Find the lines in the records below that contain "privacy", and report each of them.

───── Records provided

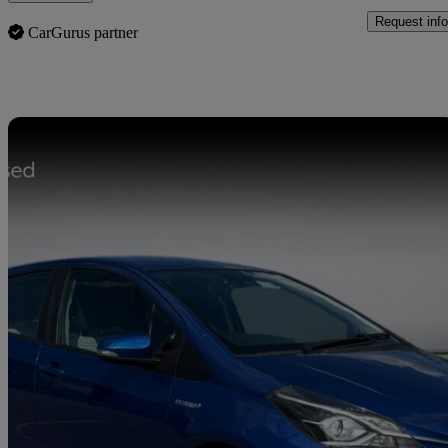
Request info
CarGurus partner
Sav
2018 Toyota Yaris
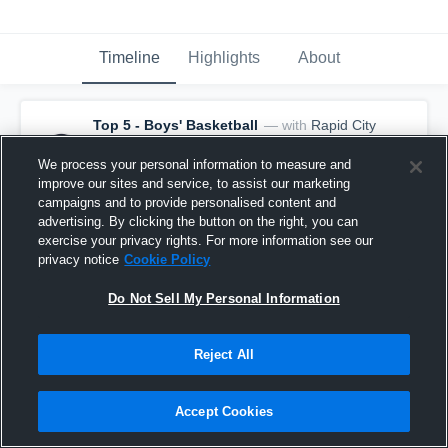
Timeline
Highlights
About
Top 5 - Boys' Basketball
— with
Rapid City
Central - Rapid City Central Varsity
Basketball
and
19
other
s
We process your personal information to measure and
April 5th, 2021
improve our sites and service, to assist our marketing
🚨 It's not over 'til the final buzzer! 🚨
campaigns and to provide personalised content and
advertising. By clicking the button on the right, you can
exercise your privacy rights. For more information see our
privacy notice
Cookie Policy
Do Not Sell My Personal Information
Reject All
Accept Cookies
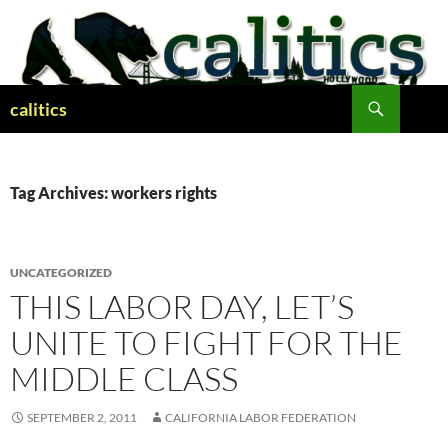
Skip
to
content
Search
calitics
Tag Archives: workers rights
UNCATEGORIZED
THIS LABOR DAY, LET’S
UNITE TO FIGHT FOR THE
MIDDLE CLASS
SEPTEMBER 2, 2011
CALIFORNIA LABOR FEDERATION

──────────

> **Task solution**:
exercise your privacy rights. For more information see our
privacy notice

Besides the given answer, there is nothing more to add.